The sauce, which appears to be the bulk of the pastry in the photo, only occupies a scant third of the midsection. It congeals after cooling and has a mild, sweet taste when isolated from the pastry- very creamy and fruity, but when eaten together, is really buried in the fried dough flavors.The next generation in the noble line of the IHOPAH dynasty is the Griddle 'n' Sausage, the McGriddle-inspired maple, sausage, and pancake combination in yet another form thrown together in more ways than Taco Bell products. Well, don't get your hopes up, breakfast-craving late-night McDonald's goers. It's just another classic textbook example of "frequently imitated, never duplicated." The Griddle 'n' Sausage smelled like syrup when I opened the package, smelled like syrup when it was cooking, smelled like syrup when I lifted it to my mouth to take a bite, and tasted like grease and meat. What gives? I felt as though this phallic phinger phood was trying to woo me by wearing syrup-scented perfume, much as I tried to woo Keepitcoming by dousing myself in a caustic dose of BK Flame, both equaling in massive failure. Though these were juicy and salty, they gave me a headache and just tasted like fried sausages rather than pancake-wrapped ones.The last of this divine trio was the one I was most curious to try, the Sausage and Cheese Omelet Crisper. Billed as the love child between a McDonald's hash brown and a microwaved omelet, it actually tasted pretty close to its roots. The result is a somewhat bloated rectangle of egg and potato, which took the longest to cook with twenty minutes in the oven, and smelled burnt and greasy when it came out. After letting it sit for a few minutes, I found that it had crisped up and yielded a fluffy, soft interior. Okay, it was more like mushy. The exterior was the crispiest and least greasy of all three, probably because it was the only one that lacked a dough or batter around it.

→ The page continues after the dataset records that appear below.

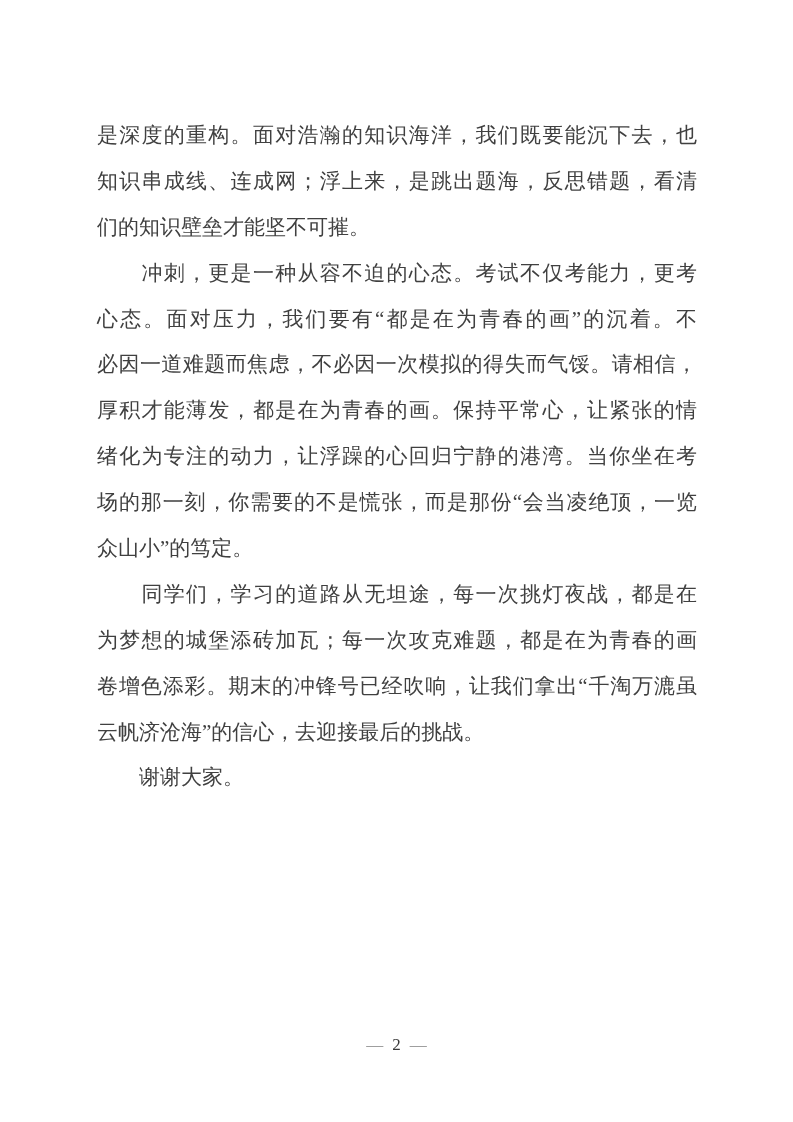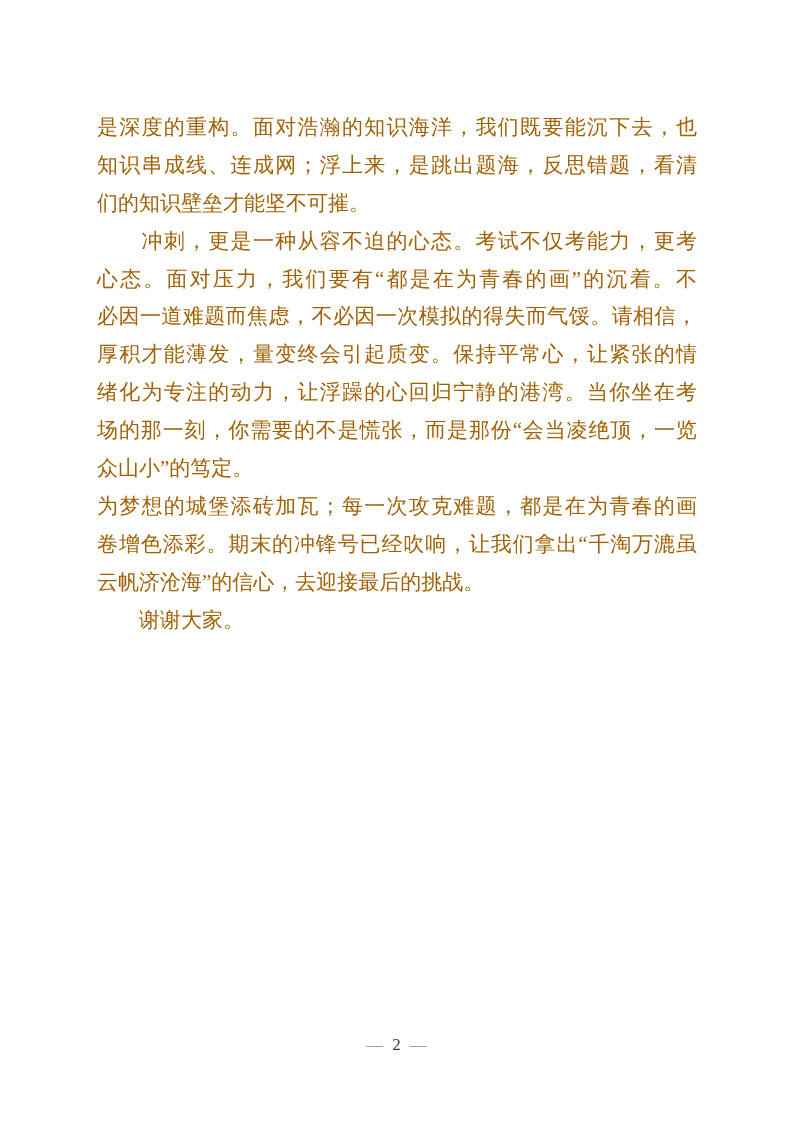--- a/index.html
+++ b/index.html
@@ -29,11 +29,12 @@
     font-size: 21px;
     line-height: 37.9px;
     height: 37.9px;
-    color: #a16207;
+    color: #404040;
     white-space: nowrap;
     text-align: justify;
     text-align-last: justify;
     overflow: visible;
+    margin-top: 8px;
   }
   .text-line.final {
     text-align: right;

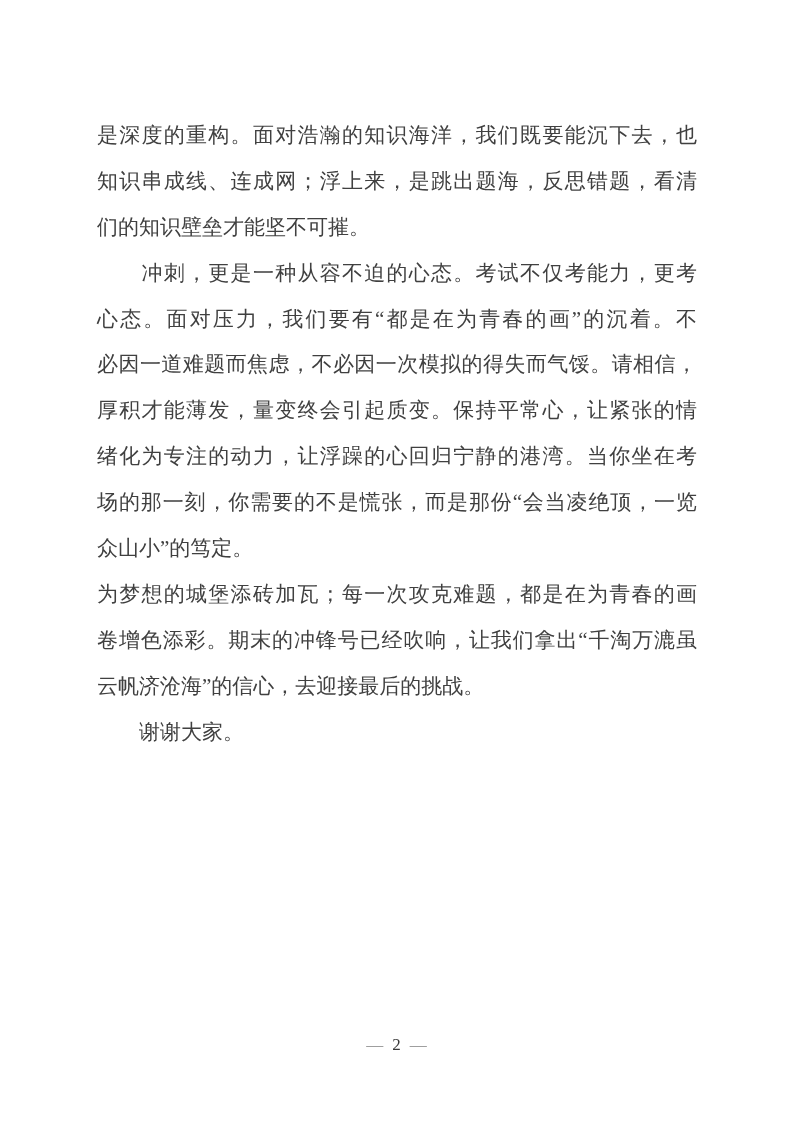--- a/index.html
+++ b/index.html
@@ -73,7 +73,7 @@
         <div class="text-line">　　冲刺，更是一种从容不迫的心态。考试不仅考能力，更考</div>
         <div class="text-line">心态。面对压力，我们要有“都是在为青春的画”的沉着。不</div>
         <div class="text-line">必因一道难题而焦虑，不必因一次模拟的得失而气馁。请相信，</div>
-        <div class="text-line">厚积才能薄发，量变终会引起质变。保持平常心，让紧张的情</div>
+        <div class="text-line">厚积才能薄发，都是在为青春的画。保持平常心，让紧张的情</div>
         <div class="text-line">绪化为专注的动力，让浮躁的心回归宁静的港湾。当你坐在考</div>
         <div class="text-line">场的那一刻，你需要的不是慌张，而是那份“会当凌绝顶，一览</div>
         <div class="text-line final">众山小”的笃定。</div>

With the Omelet Crisper, the crust comes from a potato-based coating which crisps up like the outside of a hash brown in the oven. The mouthfeel wasn't quite exactly like a hash brown. It was definitely more dense and floury. It's essentially a giant stuffed tater tot, which makes it delicious. Though I think that the flavor could use more sausage chunks and spices, the overall texture and sensation was definitely that of a crispy omelet. The cheese was gooey and creamy inside and the eggs were more like McDonald's egg squares, but two out of three ain't bad. This was the best of all three, which is like saying that Big Bird was the least gay of all the Sesame Street characters. Nobody wins.
That being said, none of these made me feel very good. I forgot the third and last reason for why I don't go to IHOP very often- it makes me feel bloated and gives me a headache. I have a free monthly biological reaction for those symptoms that I don't need a $10 frozen breakfast gamut of products for. I threw the bulk of these away and went for a walk. If you're not a giant lardass, they're not for you.